Maximum drawdown records only the deepest single hole. It is non-diversifiable across time in the sense that one catastrophic episode dominates the statistic. Allocators who cap MDD at −15% learn nothing about whether typical bad periods average −5% or −12% underwater.

Drawdown as a stochastic process

At each time t, track running peak P_t = max_{s ≤ t} V_s on portfolio value V. Instantaneous drawdown is D_t = (V_t − P_t) / P_t (negative while underwater). The drawdown process {D_t} is path-dependent: today's drawdown depends on the entire history of peaks, not just today's return. CDaR asks tail questions about {D_t}, not about {r_t}.

The Ulcer Index integrates squared drawdowns over time — another path-sensitive pain metric.
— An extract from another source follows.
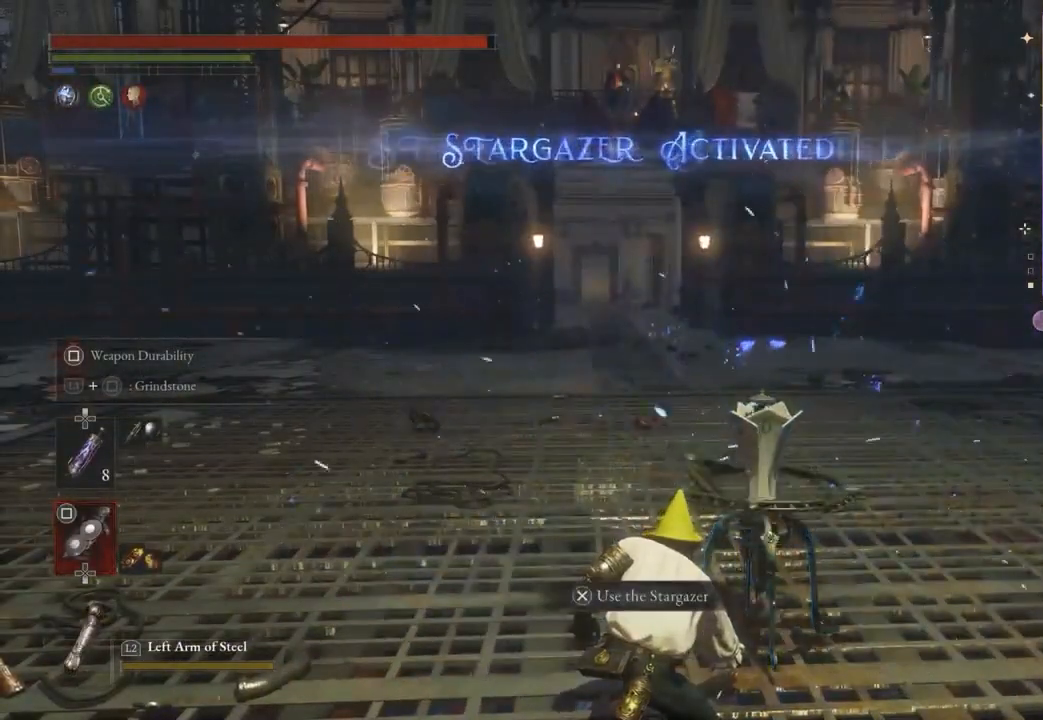
{"buttons": [], "left_stick": "center", "right_stick": "center", "events": [[100, "left_stick", "up-left"], [167, "right_stick", "right"], [233, "left_stick", "center"], [233, "right_stick", "center"], [333, "left_stick", "up-left"], [467, "left_stick", "center"]]}
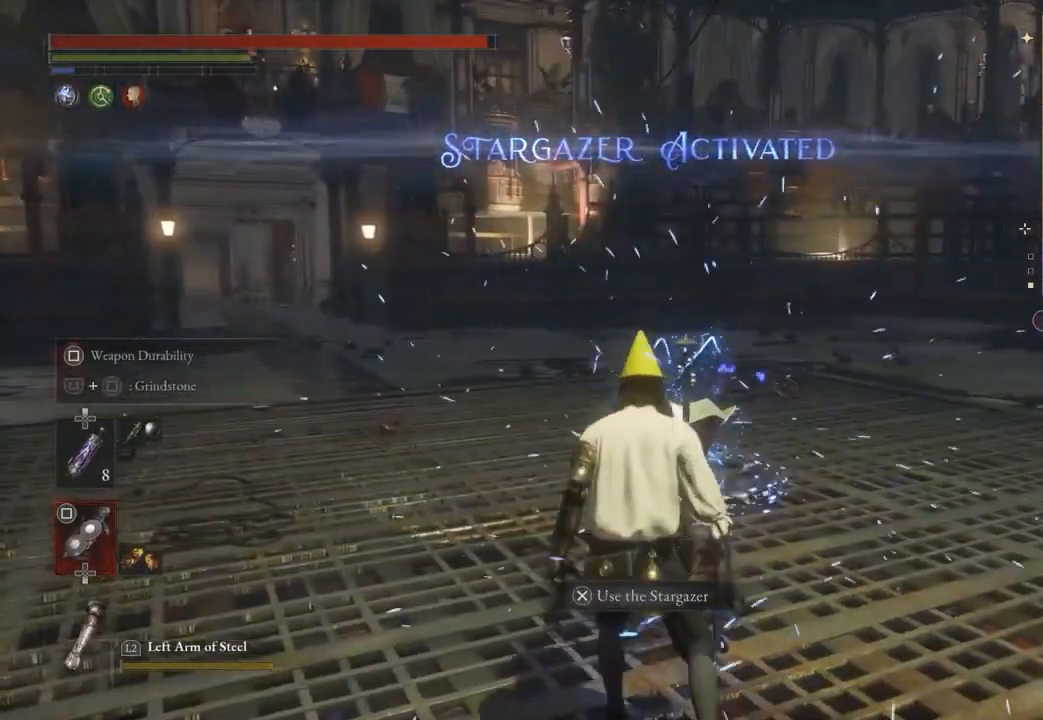
{"buttons": [], "left_stick": "center", "right_stick": "center", "events": [[67, "left_stick", "up"], [67, "right_stick", "right"], [133, "right_stick", "center"], [200, "left_stick", "center"], [267, "left_stick", "up"], [400, "left_stick", "center"]]}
CDaR instead follows the CVaR recipe: pick a confidence level α (often 0.95 or 0.99), identify the worst (1−α) fraction of drawdown observations, and average them.

CDaR and Drawdown at Risk defined

Chekhlov, Uryasev, and Zabarankin (2003) introduced a family of drawdown functionals for portfolio optimization. The building blocks:

Maximum Drawdown (MDD) — MDD = min_t D_t over the horizon (most negative drawdown).
Average Drawdown — mean of {D_t} while underwater or over all t; sensitive to sample frequency.
Drawdown at Risk (DaR_α) — the α-quantile of the drawdown distribution (analogous to VaR on drawdowns). Example: 95% DaR = −8% means drawdown exceeds −8% on 5% of observed days.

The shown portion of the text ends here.